Wait just a minute: didn’t I confirm twice that the service wasn’t being cancelled? I retrieved the customer support “case number” and read it out over the phone: no big surprise that the number wasn’t known by the customer support system. Once again, another half hour on the phone confirming receiver numbers, card numbers, house numbers, phone numbers: in fact, potentially more information than I had provided when I originally signed up for the service! After another two weeks, still no joy so I called again, to have to go through the whole process again (this being the fourth time) and again having to quote all of the information all over again. A promise that the service would be back up again within a couple of days.

Finally, at the end of my tether, I speak to the local company REGAS, who are responsible for the physical cable connection and who have, through this debacle, been very good and done their absolute best to help us recover our t.v. service. They check on their systems, contact Cablecom, and confirm that our service is still cancelled. No action has been taken. All of the tales that I have heard about Cablecom, all the online reports of terrible customer service suddenly become explicable; tales which we have now been personally involved in. The letter which many have seen in recent weeks is no longer just funny, but a recitation of sadly familiar circumstances.

I have now accepted that Cablecom are unfit to provide us with service and am only glad that we didn’t change the telephone and internet service after all. It has now been two months without full t.v. service, during which time we could have also been without telephone and internet services. We would continue be locked in to Cablecom for t.v. services if it weren’t for the digital offerings through Swisscom, the communications company on whom we rely for VDSL internet access and our land line telephone. We will be receiving our new t.v. package from them at the beginning of next week which means that we will not only benefit from the new VDSL service, to which which we have been upgraded at no charge, but will also be able to avoid problems with old cable t.v. technologies and have the U.K. channels and additional HD channels which we’ve been wanting these past years.
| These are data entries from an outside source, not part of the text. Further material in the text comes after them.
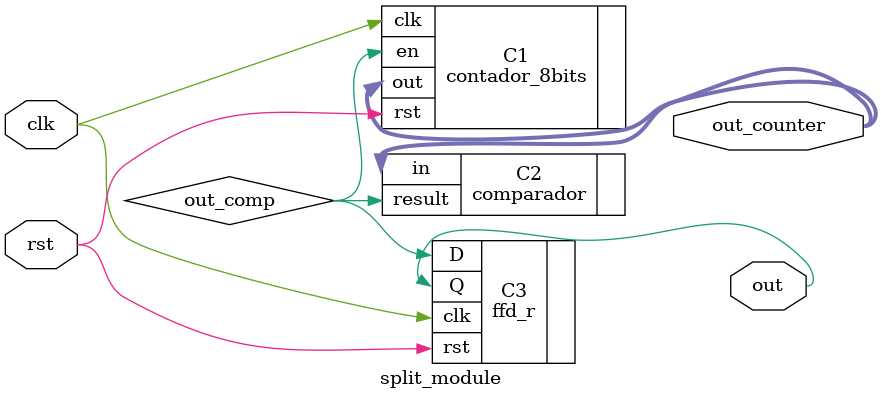
<source format=v>
/*
Program: CI Digital T2/2025
Class: Introdução à Verilog  
Class-ID: SD112
Advisor: Felipe Rocha 
Advisor-Contact: felipef.rocha@inatel.br
Institute: INATEL - Santa Rita do Sapucaí / MG  
Development: André Bezerra 
Student-Contact: andrefrbezerra@gmail.com
Task-ID: A-012
Type: Laboratory
Data: novembro, 3 2025
*/

`timescale 1 ns / 1 ps;

// Atividade 12 - 4

module split_module #(parameter CONST = 10, WIDTH = 8)(
	input clk,rst,
	output out,
	output [WIDTH-1:0] out_counter
);
	wire out_comp;
	// wire [WIDTH-1:0] out_counter;

	contador_8bits #(.WIDTH (8))	C1 (
		.clk(clk), .rst(rst), 
		.en(out_comp), .out(out_counter)
	);
	comparador #(.CONST(CONST), .WIDTH(8))	C2 (
		.in(out_counter),
		.result(out_comp)
	);
	ffd_r	C3  (
		.clk(clk), .rst(rst),
		.D(out_comp), .Q(out)
	);

endmodule

</source>
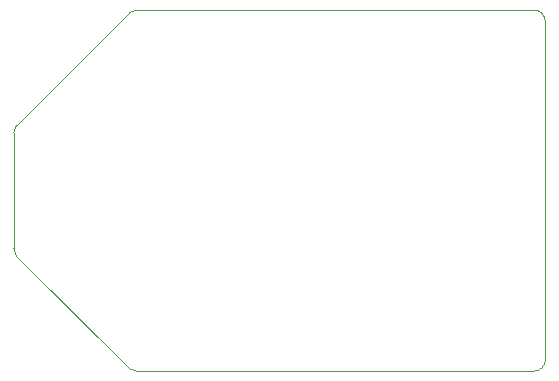
<source format=gm1>
G04 #@! TF.GenerationSoftware,KiCad,Pcbnew,7.0.1*
G04 #@! TF.CreationDate,2023-03-20T20:32:02+09:00*
G04 #@! TF.ProjectId,usbRS232C,75736252-5332-4333-9243-2e6b69636164,V1.0*
G04 #@! TF.SameCoordinates,Original*
G04 #@! TF.FileFunction,Profile,NP*
%FSLAX46Y46*%
G04 Gerber Fmt 4.6, Leading zero omitted, Abs format (unit mm)*
G04 Created by KiCad (PCBNEW 7.0.1) date 2023-03-20 20:32:02*
%MOMM*%
%LPD*%
G01*
G04 APERTURE LIST*
G04 #@! TA.AperFunction,Profile*
%ADD10C,0.100000*%
G04 #@! TD*
G04 APERTURE END LIST*
D10*
X22000000Y-15300000D02*
X-11600000Y-15300000D01*
X-22000000Y4900000D02*
X-22000000Y-4900000D01*
X22000000Y15300000D02*
X-11600000Y15300000D01*
X-21800000Y-5500000D02*
X-12200000Y-15100000D01*
X-12200000Y-15100000D02*
G75*
G03*
X-11600000Y-15300000I600001J800004D01*
G01*
X-21999999Y-4900000D02*
G75*
G03*
X-21799999Y-5500000I1000003J1D01*
G01*
X-21800000Y5500000D02*
G75*
G03*
X-22000000Y4900000I800004J-600001D01*
G01*
X23000000Y14300000D02*
X23000000Y-14300000D01*
X22000000Y-15300000D02*
G75*
G03*
X23000000Y-14300000I0J1000000D01*
G01*
X-11600000Y15299999D02*
G75*
G03*
X-12200000Y15099999I1J-1000003D01*
G01*
X-21800000Y5500000D02*
X-12200000Y15100000D01*
X23000000Y14300000D02*
G75*
G03*
X22000000Y15300000I-1000000J0D01*
G01*
M02*

</source>
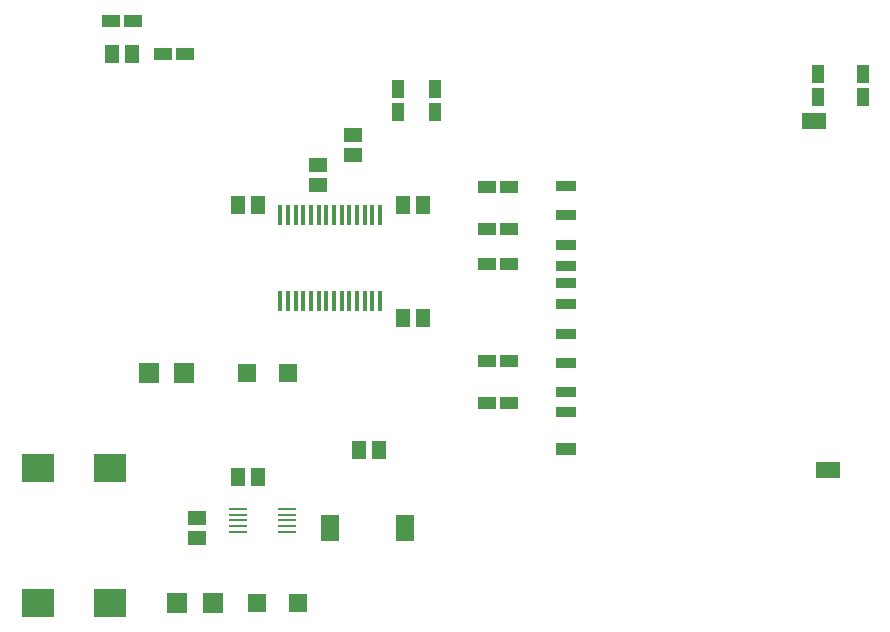
<source format=gtp>
G75*
%MOIN*%
%OFA0B0*%
%FSLAX24Y24*%
%IPPOS*%
%LPD*%
%AMOC8*
5,1,8,0,0,1.08239X$1,22.5*
%
%ADD10R,0.0512X0.0591*%
%ADD11R,0.0591X0.0512*%
%ADD12R,0.0591X0.0866*%
%ADD13R,0.0591X0.0591*%
%ADD14R,0.0709X0.0709*%
%ADD15R,0.0591X0.0394*%
%ADD16R,0.0394X0.0591*%
%ADD17R,0.0170X0.0660*%
%ADD18R,0.0620X0.0110*%
%ADD19R,0.0709X0.0354*%
%ADD20R,0.0787X0.0551*%
%ADD21R,0.0709X0.0433*%
%ADD22R,0.1102X0.0945*%
D10*
X008774Y006050D03*
X009443Y006050D03*
X012824Y006950D03*
X013493Y006950D03*
X014274Y011350D03*
X014943Y011350D03*
X014943Y015100D03*
X014274Y015100D03*
X009443Y015100D03*
X008774Y015100D03*
X005243Y020150D03*
X004574Y020150D03*
D11*
X011459Y016435D03*
X011459Y015765D03*
X012609Y016765D03*
X012609Y017435D03*
X007409Y004685D03*
X007409Y004015D03*
D12*
X011868Y004350D03*
X014349Y004350D03*
D13*
X010797Y001850D03*
X009420Y001850D03*
X009070Y009500D03*
X010447Y009500D03*
D14*
X006999Y009500D03*
X005818Y009500D03*
X006768Y001850D03*
X007949Y001850D03*
D15*
X017088Y008500D03*
X017829Y008500D03*
X017829Y009900D03*
X017088Y009900D03*
X017088Y013150D03*
X017829Y013150D03*
X017829Y014300D03*
X017088Y014300D03*
X017088Y015700D03*
X017829Y015700D03*
X007029Y020150D03*
X006288Y020150D03*
X005279Y021250D03*
X004538Y021250D03*
D16*
X014109Y018970D03*
X014109Y018230D03*
X015359Y018230D03*
X015359Y018970D03*
X028109Y018730D03*
X028109Y019470D03*
X029609Y019470D03*
X029609Y018730D03*
D17*
X013522Y014774D03*
X013266Y014774D03*
X013010Y014774D03*
X012754Y014774D03*
X012498Y014774D03*
X012242Y014774D03*
X011986Y014774D03*
X011731Y014774D03*
X011475Y014774D03*
X011219Y014774D03*
X010963Y014774D03*
X010707Y014774D03*
X010451Y014774D03*
X010195Y014774D03*
X010195Y011926D03*
X010451Y011926D03*
X010707Y011926D03*
X010963Y011926D03*
X011219Y011926D03*
X011475Y011926D03*
X011731Y011926D03*
X011986Y011926D03*
X012242Y011926D03*
X012498Y011926D03*
X012754Y011926D03*
X013010Y011926D03*
X013266Y011926D03*
X013522Y011926D03*
D18*
X010434Y004994D03*
X010434Y004797D03*
X010434Y004600D03*
X010434Y004403D03*
X010434Y004206D03*
X008784Y004206D03*
X008784Y004403D03*
X008784Y004600D03*
X008784Y004797D03*
X008784Y004994D03*
D19*
X019715Y008222D03*
X019715Y008891D03*
X019715Y009844D03*
X019715Y010828D03*
X019715Y011813D03*
X019715Y012502D03*
X019715Y013092D03*
X019715Y013781D03*
X019715Y014765D03*
X019715Y015750D03*
D20*
X027983Y017907D03*
X028435Y006293D03*
D21*
X019715Y006982D03*
D22*
X002109Y001856D03*
X004510Y001856D03*
X004510Y006344D03*
X002109Y006344D03*
M02*

</source>
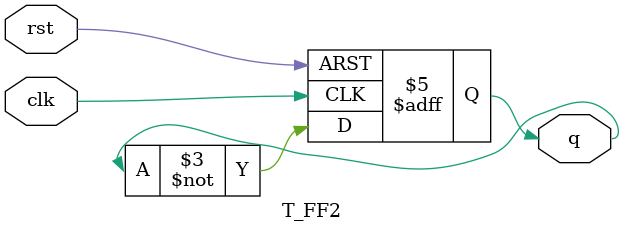
<source format=v>
module T_FF2(q, clk, rst);
output q;
input clk, rst;
reg q = 1'b0; /* variable type declaration plus initial value setting */
/* asynchronous and active low reset, positive clock edge triggering*/
always @(negedge rst or posedge clk)
	if (~rst)
		q <= 1'b0;
	else
		q <= ~q;
endmodule 
</source>
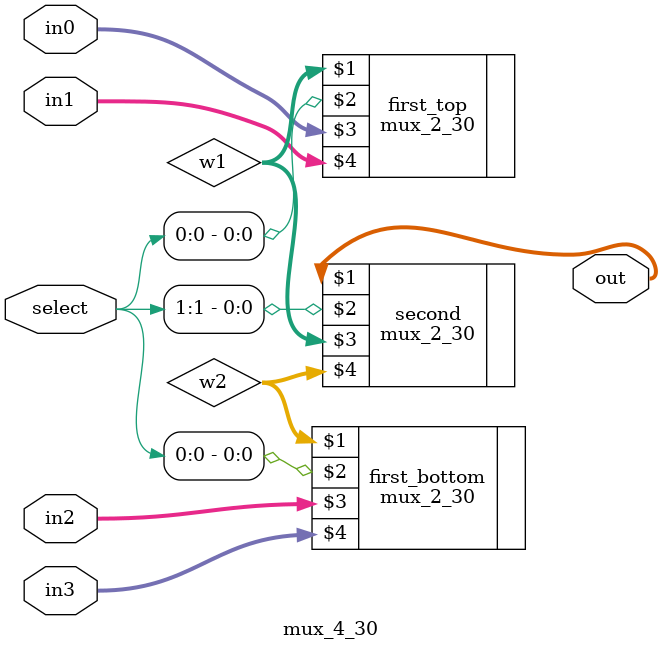
<source format=v>
module mux_4_30(out,select,in0,in1,in2,in3);
    input [1:0] select;
    input [29:0] in0, in1, in2, in3;
    output [29:0] out;
    wire [29:0] w1,w2;

    mux_2_30 first_top(w1,select[0],in0,in1);
    mux_2_30 first_bottom(w2,select[0],in2,in3);
    mux_2_30 second(out,select[1],w1,w2);

endmodule
</source>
As I write, I have three copies of a very snotty letter on my desk, waiting to be dispatched. A letter of dissatisfaction and of disappointment. A letter to finally close off a lesson learned: one which I hope you will learn from if you are considering joining the ranks of dissatisfied and annoyed Cablecom customers. A lesson which I had learned before starting on this abortive journey, by reading such articles online such as this one in German, which is classically and representatively called “How Cablecom became the enemy of the nation”.

Don’t use Cablecom Switzerland for your t.v., internet or telephone services, if you need a reliable service. As a few colleagues have said recently: Cablecom services are fine when they’re working. The trouble is that when they don’t, it’s practically impossible to get them back.